Diverse group of people, bureaucratic environment
Pros
Colleagues from all over the world. Take-home pay is average but some good benefits: 30 days leave per year, education grant (for non-local hires), good health insurance and pension plan.
Cons
No human resources management; Both staff and managers are left to their own devices. No professional recruitment services, no career planning, no succession planning, no talent management, no promotion tracks. On paper the recruitment process is formulated as transparent, open, and fair. In reality it is being used as a vehicle to pick up candidates the hiring manager knows and eliminate all others. Result is a very wasteful process that neither does what it is described to be doing (selecting the best candidate for the job), nor effective for the manager to promote internal candidates. Lots of 'busy' work repeating the same thing over and over in different emails, reports, budget documents, etc. Once in a while an initiative pops up that gathers a lot of attention with people meeting and writing a lot. Then it just drags on without resulting in much.
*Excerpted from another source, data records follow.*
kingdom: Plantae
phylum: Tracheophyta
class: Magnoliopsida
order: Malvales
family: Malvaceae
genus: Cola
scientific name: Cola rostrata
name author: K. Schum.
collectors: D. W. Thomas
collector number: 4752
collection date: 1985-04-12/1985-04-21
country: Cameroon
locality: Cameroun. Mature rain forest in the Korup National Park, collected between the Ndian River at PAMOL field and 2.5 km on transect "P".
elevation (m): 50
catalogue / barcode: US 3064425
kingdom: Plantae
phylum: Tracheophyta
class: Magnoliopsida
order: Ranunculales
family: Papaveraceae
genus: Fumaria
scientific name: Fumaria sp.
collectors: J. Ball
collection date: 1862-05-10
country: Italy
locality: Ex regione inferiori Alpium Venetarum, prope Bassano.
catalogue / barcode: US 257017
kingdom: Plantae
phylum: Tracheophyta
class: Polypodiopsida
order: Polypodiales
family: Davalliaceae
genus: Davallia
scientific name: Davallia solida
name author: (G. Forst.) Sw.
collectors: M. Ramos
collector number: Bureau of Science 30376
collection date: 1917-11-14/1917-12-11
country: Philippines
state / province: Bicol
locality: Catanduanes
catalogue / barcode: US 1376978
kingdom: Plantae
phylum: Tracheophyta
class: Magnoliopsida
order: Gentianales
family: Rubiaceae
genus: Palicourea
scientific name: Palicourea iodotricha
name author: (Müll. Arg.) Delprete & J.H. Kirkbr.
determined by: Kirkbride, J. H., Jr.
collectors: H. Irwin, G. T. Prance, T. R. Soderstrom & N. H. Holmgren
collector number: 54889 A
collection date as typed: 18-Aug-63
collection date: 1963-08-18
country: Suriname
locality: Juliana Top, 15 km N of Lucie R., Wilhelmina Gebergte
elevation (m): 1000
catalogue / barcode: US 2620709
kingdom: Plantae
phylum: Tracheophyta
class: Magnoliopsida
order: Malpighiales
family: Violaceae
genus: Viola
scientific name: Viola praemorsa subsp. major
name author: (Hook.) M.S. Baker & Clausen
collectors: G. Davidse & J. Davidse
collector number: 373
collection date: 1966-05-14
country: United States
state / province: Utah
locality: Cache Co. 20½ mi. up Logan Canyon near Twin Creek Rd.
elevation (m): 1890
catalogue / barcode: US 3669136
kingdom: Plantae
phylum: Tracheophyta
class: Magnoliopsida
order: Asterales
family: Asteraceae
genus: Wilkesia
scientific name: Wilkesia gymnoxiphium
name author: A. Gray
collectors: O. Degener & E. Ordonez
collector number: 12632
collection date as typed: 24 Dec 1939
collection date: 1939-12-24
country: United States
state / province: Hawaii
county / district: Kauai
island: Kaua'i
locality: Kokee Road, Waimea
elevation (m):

After a while it gets forgotten and replaced with the next big thing. Lots of process and systems duplication. Every manager thinks their way is better than what others are doing. Even for something as critically important as applications used, there is no serious central strategy resulting in thousands of systems all over the place in a wasteful distributed environment. Despite hundreds of millions of investment in an ERP, managers still manage their projects and spent in emails, spreadsheets and word documents.